Munstermann, M. J.; Benoit, J. M.; Karelitz, S. E.; Arambarri, L. N.; Dennis, J. H.; Okamoto, D. K.

The eukaryotic nucleosome is the fundamental subunit of chromatin and plays functional roles in DNA templated processes, including replication and transcription. In eukaryotic promoters, nucleosome organization is highly structured, with nucleosomes occupying canonical positions flanking the transcription start site (TSS), thereby regulating access of the transcriptional machinery to the underlying DNA. We determine whether this canonical distribution is present in the purple sea urchin, Strongylocentrotus purpuratus, a species of ecological importance and a model organism for developmental biology and climate science. We used titrations of micrococcal nuclease to produce high throughput maps of nucleosome distribution and sensitivity to digestion from female urchin gonad tissue. Unlike yeast, flies, zebrafish, maize, mice or humans, urchins have extended nucleosome repeat lengths and lack a nucleosome depleted region over TSSs. Urchin promoters are dominated by strongly positioned and highly occupied +1 and +2 nucleosomes which are most prominent in highly expressed genes.

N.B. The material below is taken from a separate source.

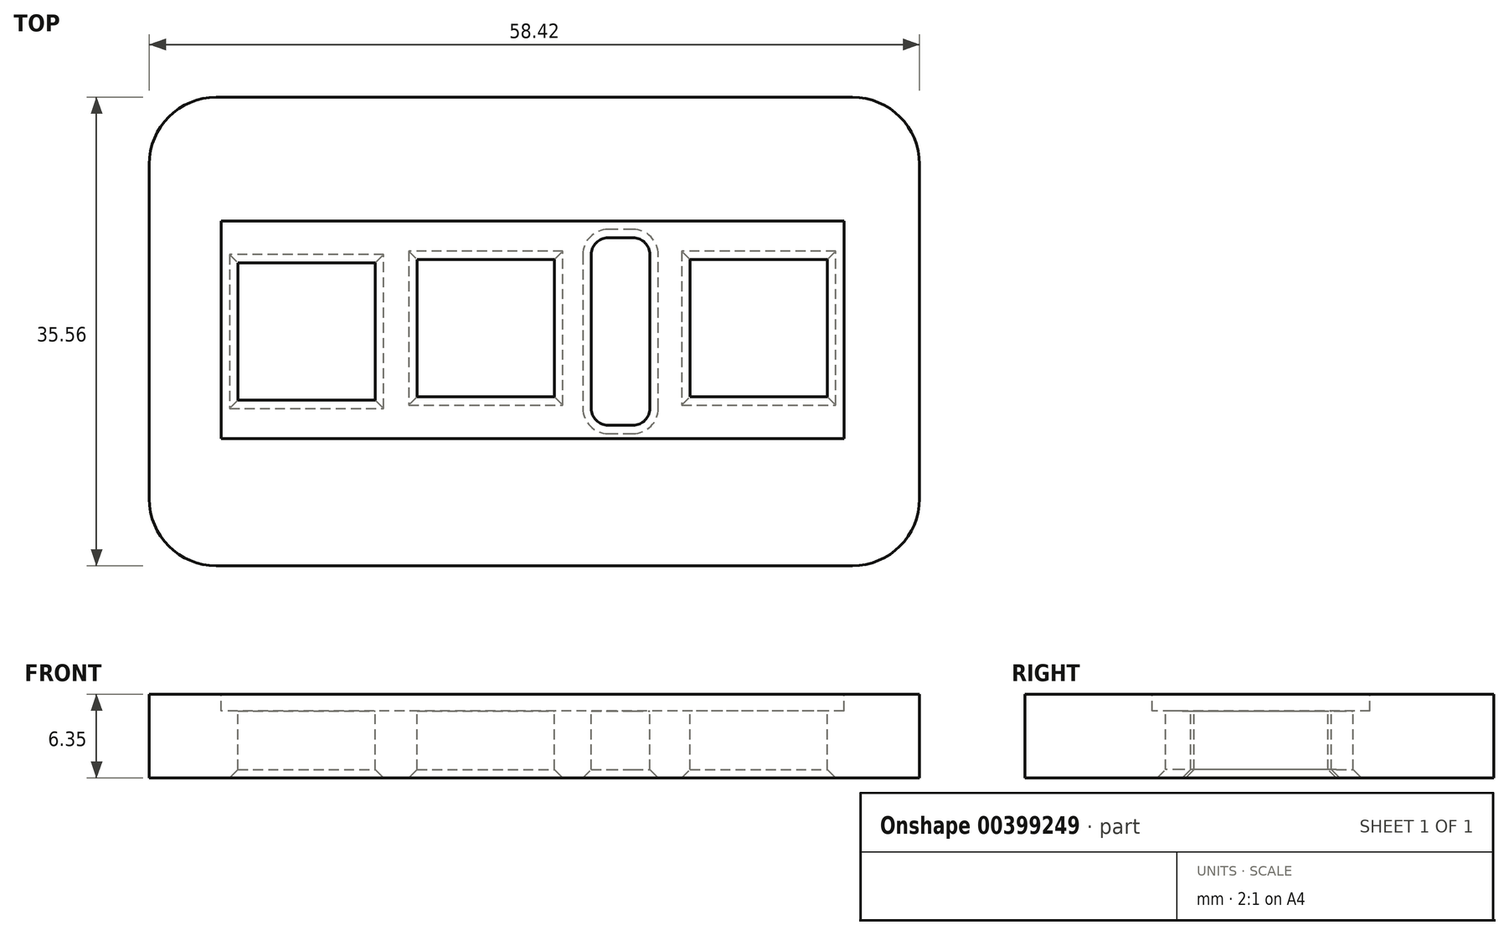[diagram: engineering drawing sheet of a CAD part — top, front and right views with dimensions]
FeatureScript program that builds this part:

Additionally, urchin promoters exhibit distinct patterns of susceptibility to nuclease digestion, with heightened sensitivity upstream of the TSS and limited resistance to nuclease digestion. Discretely positioned sensitive nucleosomes were enriched in promoters of highly expressed genes, suggesting a relationship between nucleosome sensitivity and transcriptional regulation. Collectively, we present a comprehensive overview of the unique interplay between nucleosome positioning and chromatin sensitivity in sea urchins. Our study not only provides a better understanding of dynamics of gene expression in a key developmental organism, but also reveals potential heterogeneity in a key structural property of chromatin previously thought to be homogeneous in model eukaryotes.